Tata cara pingitan Suku Sumbawa mulai dilakukan dengan kedua calon pengantin tidak saling bertemu dan harus berpuasa.
Makna dari puasa untuk calon pengantin adalah untuk membersihkan diri dari dosa-dosa dan juga ditujukkan untuk menjaga berat badan serta kesehatan.

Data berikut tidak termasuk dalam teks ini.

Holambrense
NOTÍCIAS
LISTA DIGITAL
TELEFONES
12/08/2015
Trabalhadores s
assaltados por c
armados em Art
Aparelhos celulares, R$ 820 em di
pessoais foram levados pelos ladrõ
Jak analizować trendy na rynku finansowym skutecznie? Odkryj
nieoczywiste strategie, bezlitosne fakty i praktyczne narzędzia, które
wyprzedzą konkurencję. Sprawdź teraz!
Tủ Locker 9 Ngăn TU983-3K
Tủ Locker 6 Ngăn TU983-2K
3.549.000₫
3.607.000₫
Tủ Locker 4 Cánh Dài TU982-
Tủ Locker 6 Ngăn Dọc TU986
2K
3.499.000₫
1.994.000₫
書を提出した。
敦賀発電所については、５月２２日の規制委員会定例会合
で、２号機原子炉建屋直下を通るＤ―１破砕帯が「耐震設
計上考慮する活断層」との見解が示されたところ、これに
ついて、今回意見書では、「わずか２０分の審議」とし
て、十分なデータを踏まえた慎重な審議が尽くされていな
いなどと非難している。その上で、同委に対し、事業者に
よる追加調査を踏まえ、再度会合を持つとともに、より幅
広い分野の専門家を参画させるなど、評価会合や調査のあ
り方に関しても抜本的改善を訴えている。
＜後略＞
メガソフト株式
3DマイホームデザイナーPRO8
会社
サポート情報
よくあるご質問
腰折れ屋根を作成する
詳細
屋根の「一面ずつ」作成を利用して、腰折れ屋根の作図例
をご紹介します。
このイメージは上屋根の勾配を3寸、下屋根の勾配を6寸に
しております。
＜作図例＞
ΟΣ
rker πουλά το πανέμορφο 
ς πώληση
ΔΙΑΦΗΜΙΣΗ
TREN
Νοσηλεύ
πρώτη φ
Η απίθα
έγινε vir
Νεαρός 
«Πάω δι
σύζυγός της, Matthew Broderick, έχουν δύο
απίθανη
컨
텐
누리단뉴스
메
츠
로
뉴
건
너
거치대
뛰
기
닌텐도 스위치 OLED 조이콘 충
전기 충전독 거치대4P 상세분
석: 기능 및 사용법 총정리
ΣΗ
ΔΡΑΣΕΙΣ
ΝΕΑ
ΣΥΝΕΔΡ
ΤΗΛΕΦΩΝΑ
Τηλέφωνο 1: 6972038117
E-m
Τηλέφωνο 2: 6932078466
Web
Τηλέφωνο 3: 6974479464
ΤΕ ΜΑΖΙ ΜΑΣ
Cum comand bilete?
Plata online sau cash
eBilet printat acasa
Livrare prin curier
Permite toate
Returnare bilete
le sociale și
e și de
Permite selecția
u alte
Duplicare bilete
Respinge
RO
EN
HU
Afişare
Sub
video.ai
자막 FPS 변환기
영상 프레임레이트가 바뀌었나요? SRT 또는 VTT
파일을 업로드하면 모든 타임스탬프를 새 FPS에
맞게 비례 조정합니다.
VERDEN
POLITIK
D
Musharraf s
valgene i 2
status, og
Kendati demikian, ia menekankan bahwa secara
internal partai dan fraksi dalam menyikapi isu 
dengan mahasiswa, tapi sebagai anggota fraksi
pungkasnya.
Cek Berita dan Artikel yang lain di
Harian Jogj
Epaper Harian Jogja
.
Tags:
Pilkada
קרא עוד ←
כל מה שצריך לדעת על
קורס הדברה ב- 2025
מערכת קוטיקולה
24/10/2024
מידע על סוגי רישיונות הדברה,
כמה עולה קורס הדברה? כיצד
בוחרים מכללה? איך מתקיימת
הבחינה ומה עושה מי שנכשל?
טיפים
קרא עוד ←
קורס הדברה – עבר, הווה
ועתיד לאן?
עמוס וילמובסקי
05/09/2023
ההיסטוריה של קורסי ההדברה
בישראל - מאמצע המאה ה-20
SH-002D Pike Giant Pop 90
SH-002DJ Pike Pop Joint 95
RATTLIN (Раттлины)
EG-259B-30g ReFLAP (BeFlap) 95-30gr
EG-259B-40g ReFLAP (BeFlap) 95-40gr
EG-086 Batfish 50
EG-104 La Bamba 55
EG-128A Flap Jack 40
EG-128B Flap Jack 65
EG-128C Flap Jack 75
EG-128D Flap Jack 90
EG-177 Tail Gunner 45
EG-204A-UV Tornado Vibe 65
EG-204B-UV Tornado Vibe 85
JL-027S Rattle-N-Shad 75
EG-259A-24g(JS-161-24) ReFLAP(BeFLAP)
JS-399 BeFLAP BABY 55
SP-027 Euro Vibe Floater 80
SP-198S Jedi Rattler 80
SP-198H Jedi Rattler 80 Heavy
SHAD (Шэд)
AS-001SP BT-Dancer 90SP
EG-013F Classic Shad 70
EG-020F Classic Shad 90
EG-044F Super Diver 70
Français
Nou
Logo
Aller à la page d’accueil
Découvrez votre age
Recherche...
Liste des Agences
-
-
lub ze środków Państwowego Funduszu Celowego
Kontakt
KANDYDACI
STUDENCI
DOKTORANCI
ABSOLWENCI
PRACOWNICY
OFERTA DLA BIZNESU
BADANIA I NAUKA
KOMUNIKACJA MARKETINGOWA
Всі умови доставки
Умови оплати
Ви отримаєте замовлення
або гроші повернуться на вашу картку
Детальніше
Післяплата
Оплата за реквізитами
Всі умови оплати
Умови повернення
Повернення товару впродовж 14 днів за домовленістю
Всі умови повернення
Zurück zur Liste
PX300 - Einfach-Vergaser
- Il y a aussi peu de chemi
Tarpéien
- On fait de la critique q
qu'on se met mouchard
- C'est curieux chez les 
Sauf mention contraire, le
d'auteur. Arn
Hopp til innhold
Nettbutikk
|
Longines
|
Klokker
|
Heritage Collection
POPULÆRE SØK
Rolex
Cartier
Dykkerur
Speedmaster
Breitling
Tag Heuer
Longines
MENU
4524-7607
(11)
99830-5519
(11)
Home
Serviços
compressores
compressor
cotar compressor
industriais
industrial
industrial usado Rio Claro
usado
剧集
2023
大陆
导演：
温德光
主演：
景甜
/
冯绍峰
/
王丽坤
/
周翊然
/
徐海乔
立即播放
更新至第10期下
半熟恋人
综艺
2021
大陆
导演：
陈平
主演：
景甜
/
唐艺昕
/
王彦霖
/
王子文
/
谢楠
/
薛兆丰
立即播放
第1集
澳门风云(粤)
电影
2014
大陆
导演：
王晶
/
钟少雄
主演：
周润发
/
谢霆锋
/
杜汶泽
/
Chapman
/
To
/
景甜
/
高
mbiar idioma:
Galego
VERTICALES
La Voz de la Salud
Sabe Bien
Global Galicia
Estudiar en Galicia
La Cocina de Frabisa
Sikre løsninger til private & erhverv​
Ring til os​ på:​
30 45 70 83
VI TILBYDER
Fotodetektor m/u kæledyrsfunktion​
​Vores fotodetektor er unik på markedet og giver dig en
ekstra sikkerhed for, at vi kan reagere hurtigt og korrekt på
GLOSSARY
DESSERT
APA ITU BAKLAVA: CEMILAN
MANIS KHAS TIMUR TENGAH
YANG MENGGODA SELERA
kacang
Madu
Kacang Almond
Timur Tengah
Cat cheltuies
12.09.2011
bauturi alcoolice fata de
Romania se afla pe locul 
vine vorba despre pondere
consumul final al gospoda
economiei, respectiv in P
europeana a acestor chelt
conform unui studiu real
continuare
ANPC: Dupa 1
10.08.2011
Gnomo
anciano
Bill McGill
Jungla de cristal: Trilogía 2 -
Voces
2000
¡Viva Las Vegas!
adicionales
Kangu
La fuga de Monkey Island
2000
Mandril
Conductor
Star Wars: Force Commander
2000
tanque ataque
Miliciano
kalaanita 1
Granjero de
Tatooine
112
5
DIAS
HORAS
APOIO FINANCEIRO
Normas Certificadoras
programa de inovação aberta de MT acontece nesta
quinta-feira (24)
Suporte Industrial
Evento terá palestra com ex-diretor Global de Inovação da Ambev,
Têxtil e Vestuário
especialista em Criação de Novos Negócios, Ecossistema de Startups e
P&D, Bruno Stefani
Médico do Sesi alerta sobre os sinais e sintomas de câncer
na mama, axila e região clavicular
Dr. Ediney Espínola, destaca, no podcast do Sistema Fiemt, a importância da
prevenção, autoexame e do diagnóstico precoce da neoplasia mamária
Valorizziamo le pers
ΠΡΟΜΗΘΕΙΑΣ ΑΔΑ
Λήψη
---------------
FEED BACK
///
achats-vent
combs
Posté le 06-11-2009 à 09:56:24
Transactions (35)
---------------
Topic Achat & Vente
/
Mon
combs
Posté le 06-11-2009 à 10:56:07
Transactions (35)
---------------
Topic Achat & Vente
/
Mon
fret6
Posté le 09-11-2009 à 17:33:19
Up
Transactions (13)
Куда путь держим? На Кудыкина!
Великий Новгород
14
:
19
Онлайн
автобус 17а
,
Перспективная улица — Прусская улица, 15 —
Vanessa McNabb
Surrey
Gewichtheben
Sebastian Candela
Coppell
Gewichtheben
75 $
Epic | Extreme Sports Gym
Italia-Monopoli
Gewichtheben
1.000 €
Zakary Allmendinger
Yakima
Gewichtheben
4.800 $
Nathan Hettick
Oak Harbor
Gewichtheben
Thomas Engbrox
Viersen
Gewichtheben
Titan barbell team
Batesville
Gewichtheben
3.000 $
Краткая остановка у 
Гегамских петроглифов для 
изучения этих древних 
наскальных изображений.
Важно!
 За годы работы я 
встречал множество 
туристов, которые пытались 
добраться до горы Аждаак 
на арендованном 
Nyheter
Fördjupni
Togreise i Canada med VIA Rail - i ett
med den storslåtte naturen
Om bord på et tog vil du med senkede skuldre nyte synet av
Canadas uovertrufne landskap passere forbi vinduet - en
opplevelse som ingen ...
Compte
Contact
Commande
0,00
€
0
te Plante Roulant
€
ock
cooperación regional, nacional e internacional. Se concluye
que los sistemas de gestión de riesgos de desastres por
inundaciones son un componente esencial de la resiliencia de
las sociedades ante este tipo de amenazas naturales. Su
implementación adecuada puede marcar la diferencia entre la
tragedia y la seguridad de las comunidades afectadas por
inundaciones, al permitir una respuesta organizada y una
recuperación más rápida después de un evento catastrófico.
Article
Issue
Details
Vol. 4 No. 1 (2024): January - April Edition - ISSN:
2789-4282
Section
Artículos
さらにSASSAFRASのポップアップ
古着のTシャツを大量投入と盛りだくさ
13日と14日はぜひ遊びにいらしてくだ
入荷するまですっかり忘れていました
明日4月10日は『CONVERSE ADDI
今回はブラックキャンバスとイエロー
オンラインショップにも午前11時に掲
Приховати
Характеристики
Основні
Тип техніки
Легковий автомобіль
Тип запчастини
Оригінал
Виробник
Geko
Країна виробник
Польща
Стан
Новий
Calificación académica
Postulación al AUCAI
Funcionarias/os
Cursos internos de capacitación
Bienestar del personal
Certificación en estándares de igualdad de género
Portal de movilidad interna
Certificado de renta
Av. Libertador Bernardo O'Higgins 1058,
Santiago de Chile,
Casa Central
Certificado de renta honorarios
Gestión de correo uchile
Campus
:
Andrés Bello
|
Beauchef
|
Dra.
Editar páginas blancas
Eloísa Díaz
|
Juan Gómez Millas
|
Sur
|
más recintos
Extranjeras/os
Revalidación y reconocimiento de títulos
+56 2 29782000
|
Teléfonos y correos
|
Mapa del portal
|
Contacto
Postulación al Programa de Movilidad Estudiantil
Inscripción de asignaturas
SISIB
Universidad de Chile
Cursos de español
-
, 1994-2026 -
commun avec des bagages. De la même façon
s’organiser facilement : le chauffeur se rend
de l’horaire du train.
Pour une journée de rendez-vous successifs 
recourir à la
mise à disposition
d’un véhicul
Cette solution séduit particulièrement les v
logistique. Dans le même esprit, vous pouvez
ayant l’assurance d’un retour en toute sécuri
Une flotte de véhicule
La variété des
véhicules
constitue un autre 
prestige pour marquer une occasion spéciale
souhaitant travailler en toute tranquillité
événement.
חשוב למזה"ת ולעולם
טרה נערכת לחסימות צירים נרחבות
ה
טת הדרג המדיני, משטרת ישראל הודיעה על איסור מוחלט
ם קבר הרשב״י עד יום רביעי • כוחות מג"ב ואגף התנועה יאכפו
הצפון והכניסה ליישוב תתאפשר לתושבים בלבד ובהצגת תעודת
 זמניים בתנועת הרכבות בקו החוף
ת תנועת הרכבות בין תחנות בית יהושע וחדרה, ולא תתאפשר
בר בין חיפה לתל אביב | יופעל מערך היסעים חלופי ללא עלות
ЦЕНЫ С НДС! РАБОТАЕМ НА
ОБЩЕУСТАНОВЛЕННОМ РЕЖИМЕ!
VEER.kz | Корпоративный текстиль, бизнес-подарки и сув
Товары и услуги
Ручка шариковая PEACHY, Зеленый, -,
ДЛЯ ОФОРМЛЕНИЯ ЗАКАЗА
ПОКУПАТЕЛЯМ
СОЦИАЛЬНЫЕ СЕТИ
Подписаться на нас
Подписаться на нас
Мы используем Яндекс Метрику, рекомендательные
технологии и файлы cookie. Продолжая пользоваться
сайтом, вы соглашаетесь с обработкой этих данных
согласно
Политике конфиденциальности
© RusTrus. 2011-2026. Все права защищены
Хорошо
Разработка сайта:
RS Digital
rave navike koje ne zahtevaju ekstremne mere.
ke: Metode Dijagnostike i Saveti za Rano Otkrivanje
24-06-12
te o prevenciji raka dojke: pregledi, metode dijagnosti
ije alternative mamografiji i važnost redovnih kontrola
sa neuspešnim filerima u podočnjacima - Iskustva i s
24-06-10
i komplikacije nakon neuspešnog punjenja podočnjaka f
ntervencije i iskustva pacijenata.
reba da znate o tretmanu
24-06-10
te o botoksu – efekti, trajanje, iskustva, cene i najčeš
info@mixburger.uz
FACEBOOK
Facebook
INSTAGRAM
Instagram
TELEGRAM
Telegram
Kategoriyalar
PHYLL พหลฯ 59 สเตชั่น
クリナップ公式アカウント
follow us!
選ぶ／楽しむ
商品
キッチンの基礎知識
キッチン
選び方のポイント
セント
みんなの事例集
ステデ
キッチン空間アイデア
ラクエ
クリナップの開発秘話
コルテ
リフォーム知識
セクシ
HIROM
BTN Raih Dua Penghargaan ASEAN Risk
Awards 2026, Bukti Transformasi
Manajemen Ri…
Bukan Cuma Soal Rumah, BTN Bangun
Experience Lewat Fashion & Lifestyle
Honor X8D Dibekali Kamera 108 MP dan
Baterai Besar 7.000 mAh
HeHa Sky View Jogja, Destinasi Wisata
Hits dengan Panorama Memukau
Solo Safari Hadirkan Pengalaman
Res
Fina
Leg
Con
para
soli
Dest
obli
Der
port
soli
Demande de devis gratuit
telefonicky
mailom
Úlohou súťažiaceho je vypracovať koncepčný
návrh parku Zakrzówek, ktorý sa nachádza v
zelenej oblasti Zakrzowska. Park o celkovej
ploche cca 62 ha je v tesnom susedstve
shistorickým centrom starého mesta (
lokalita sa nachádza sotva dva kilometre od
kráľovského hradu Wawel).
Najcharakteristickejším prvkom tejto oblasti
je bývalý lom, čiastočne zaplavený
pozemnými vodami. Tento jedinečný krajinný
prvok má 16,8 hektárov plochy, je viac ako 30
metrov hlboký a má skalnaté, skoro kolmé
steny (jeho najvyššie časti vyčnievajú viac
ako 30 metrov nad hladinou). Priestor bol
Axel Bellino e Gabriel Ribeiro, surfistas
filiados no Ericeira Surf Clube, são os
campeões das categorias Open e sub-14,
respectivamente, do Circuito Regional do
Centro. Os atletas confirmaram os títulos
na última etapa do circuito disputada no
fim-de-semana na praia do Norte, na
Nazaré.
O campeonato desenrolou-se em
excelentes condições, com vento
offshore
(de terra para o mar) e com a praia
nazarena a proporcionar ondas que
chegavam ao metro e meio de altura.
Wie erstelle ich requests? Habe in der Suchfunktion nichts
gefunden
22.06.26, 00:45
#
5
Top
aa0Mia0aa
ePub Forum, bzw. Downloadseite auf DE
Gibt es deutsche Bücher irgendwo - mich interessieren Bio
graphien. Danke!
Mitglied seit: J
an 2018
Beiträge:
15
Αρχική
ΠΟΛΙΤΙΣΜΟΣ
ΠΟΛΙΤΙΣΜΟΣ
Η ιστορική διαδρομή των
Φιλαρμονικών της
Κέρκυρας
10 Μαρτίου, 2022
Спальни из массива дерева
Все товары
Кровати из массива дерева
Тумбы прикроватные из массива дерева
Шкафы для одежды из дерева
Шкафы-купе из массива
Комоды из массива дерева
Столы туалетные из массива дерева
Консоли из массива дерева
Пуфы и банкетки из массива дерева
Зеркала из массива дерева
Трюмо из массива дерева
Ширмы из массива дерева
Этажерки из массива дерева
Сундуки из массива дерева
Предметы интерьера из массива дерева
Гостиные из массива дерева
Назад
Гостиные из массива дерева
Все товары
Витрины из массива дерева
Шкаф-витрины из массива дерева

Namun, tidak ada jumlah hari yang jelas untuk melaksanakan puasa. Seperti yang dilansir Tribunjogja.com dari berbagai sumber, pingitan dalam tradisi Sumbawa ini dilaksanakan selama satu minggu.
Uniknya, pingitan ini para kedua calon tak diperbolehkan untuk mandi.
Makna dari prosesi ini agar hujan tidak turun saat acara pernikahan dilangsungkan.
5. Suku Banjar
Pingitan biasanya dilakukan sebelum pernikahan, rupanya ini tidak berlaku di Suku Banjar.
Menurut tradisi Banjar, prosesi pingitan atau yang dikenal sebagai prosesi Bapingit ini justru dilaksanakan setelah akad nikah.
Selama masa Bapingit, pengantin perempuan dilarang untuk bertemu dengan suaminya maupun pemuda lainnya.
Tata cara Bapingit dimulai dengan membaca Al-Quran hingga menamatkannya, memperdalam ilmu agama, serta diakhiri dengan membantu pernikahan orang lain.
Seperti di budaya lain, Bapingit ini juga bertujuan untuk mempercantik diri yang biasanya disebut sebagai bakasai.
Makna pingitan Bakasai ini bertujuan untuk membersihkan dan merawat diri agar tubuh menjadi bersih dan muka bercahaya saat proses pernikahan berlangsung.